Work order 1: Reproduce verbatim the passage of the interview excerpt that begins at the words "Abigail: Well, you" and stops after the words "in my days.".
Work order 2: Write the next portion of the interview excerpt, starting right after its final sentence.

Provided text:

....

Jerry: We’re here to discuss your book Confessions of a Young Philosopher. We’re both philosophers, so that’s a doubly intriguing title for me, and we noticed the image on the cover is Rodin’s The Thinker, except in a female version.
Abigail: Yes, she’s a woman.
Jerry: In your book, The Thinker is not just a mythic figure but has the name Abigail. So we’re going to learn about Abigail and her life and thought. And you know, I always tell you that when I read this book—of course, I’ve read it at various times and stages of production—I find it a page-turner. Once I start, I have trouble ending. So I thought, well, I’ll go through the book and come up with a bunch of questions. But as it turns out, I had so many questions by the time I finished the Preface that I’ll just focus on that today.
The Preface seemed to me, as a philosopher, very intriguing. It raises many further questions. Right at the beginning, you’re a young woman leaving home for the first time, on the way to Paris. You state several goals for your life at this stage. First, you say, “I wanted to be conscious“—italicized, emphasized—”I wanted to be conscious of the purposes behind my choices, not to let them guide me unawares.” Why did that consciousness and avoidance of unawareness seem important to you?
Abigail: Well, you know, everybody’s got a personal biography, a personal history. In my childhood and youth, the dominant features had to do with the home my parents built in their New York apartment and in that place, in their home, people seemed to talk with a zen-like echoing profundity. But I couldn’t fathom where their aphoristic sayings came from. I thought, if I’m ever to be free—I’m reconstructing the psychology of me at that time—if I’m ever to be free, to steer my own bark through the waters, I must know for what I’ve done this and that, with what end in view. I wanted the kind of transparency that goes with simplicity. I didn’t want my life to be arcane, a layered mystery. I wanted it to be evident. It seemed to me tied up with freedom, with self-command, and with the possibility of learning the lessons contained in my future, contained in my days.

....

Provided information:
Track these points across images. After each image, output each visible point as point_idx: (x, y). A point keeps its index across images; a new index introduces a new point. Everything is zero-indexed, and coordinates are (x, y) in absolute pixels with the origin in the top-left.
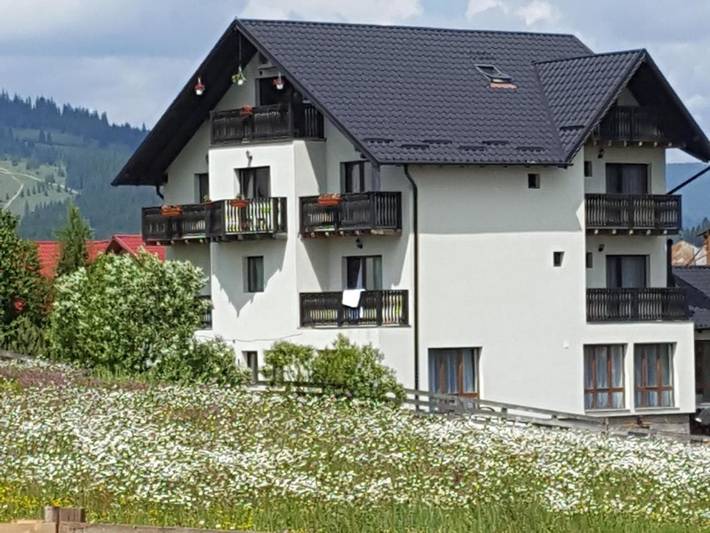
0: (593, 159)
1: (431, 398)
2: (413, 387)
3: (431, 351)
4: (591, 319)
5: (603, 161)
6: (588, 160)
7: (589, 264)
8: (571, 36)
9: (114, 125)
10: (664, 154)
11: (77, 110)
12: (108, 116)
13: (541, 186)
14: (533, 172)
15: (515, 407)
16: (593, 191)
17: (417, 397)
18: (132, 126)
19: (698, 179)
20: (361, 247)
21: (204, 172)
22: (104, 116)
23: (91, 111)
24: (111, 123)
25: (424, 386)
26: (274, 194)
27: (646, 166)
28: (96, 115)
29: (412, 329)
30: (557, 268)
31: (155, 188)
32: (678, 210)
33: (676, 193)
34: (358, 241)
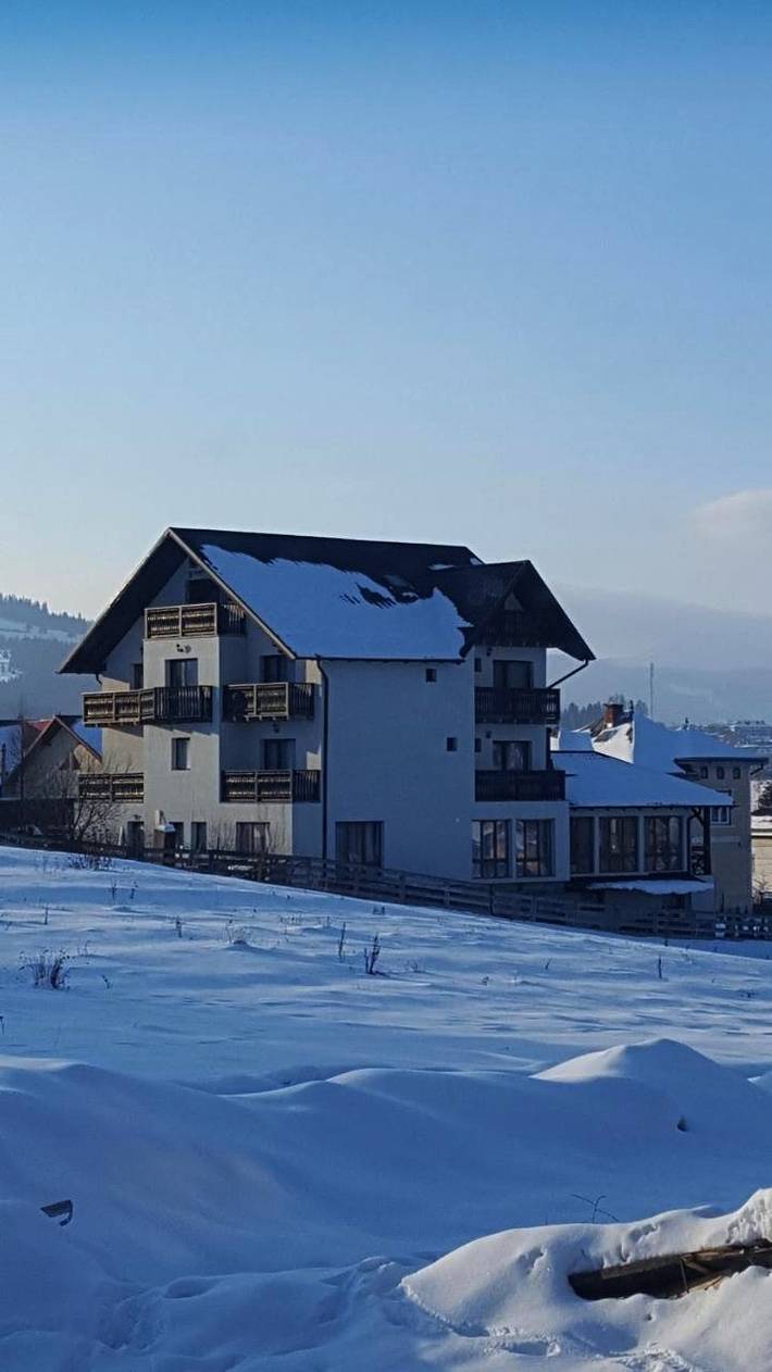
0: (483, 657)
1: (337, 866)
2: (321, 856)
3: (337, 824)
4: (479, 797)
5: (491, 659)
6: (478, 657)
7: (478, 749)
8: (465, 548)
9: (53, 614)
10: (545, 651)
11: (21, 600)
12: (48, 607)
13: (438, 678)
14: (432, 666)
15: (412, 875)
16: (483, 685)
17: (325, 865)
18: (70, 615)
19: (568, 680)
20: (277, 731)
21: (139, 662)
22: (45, 605)
23: (33, 602)
24: (50, 612)
25: (331, 855)
26: (200, 683)
27: (530, 663)
28: (38, 604)
29: (320, 805)
30: (451, 753)
31: (93, 676)
32: (557, 701)
33: (556, 687)
34: (274, 725)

....

Task output 1:
Abigail: Well, you know, everybody’s got a personal biography, a personal history. In my childhood and youth, the dominant features had to do with the home my parents built in their New York apartment and in that place, in their home, people seemed to talk with a zen-like echoing profundity. But I couldn’t fathom where their aphoristic sayings came from. I thought, if I’m ever to be free—I’m reconstructing the psychology of me at that time—if I’m ever to be free, to steer my own bark through the waters, I must know for what I’ve done this and that, with what end in view. I wanted the kind of transparency that goes with simplicity. I didn’t want my life to be arcane, a layered mystery. I wanted it to be evident. It seemed to me tied up with freedom, with self-command, and with the possibility of learning the lessons contained in my future, contained in my days.

Task output 2:
Jerry: Part of the situation was that your father was a philosopher of a very profound kind, and your mother was also a very interesting woman. Yet, you were out to find your own location in the world. You couldn’t just be subsidiary to the very interesting parents you had. So, okay, I want to be conscious of my purposes, as you say. And then you go on to say, at a different point, “It was a point of honor not to profess views if I was not prepared to put them to the test of living them.” I find very few philosophers have done that. That’s rather striking. I guess you’d say Socrates did that and paid the price for doing it. Here you express it as a point of honor. You know, not a general amorphous goal. And what’s behind that sense? That if you’re going to take any view seriously, you need to try it out in life? Does it work?
Abigail: Again, I think it had to do with—it seems to me—a philosophical point of honor. If you say something, know what you mean by it. How can you know what you mean by it if you haven’t embodied it and acted on it? Assuming that what you think has something to do with what you do. I’d been very influenced by Henry David Thoreau in my teen years. He wanted to live a transparent life. If you don’t want to dust this rock, then don’t have it on your desk just because you admire the way it looks. Throw it out unless you’re going to deal with it. That sense of simplify, simplify—get down to what you actually mean—not what sounds meaningful but you can’t translate into action, into perceptible ways of making a difference.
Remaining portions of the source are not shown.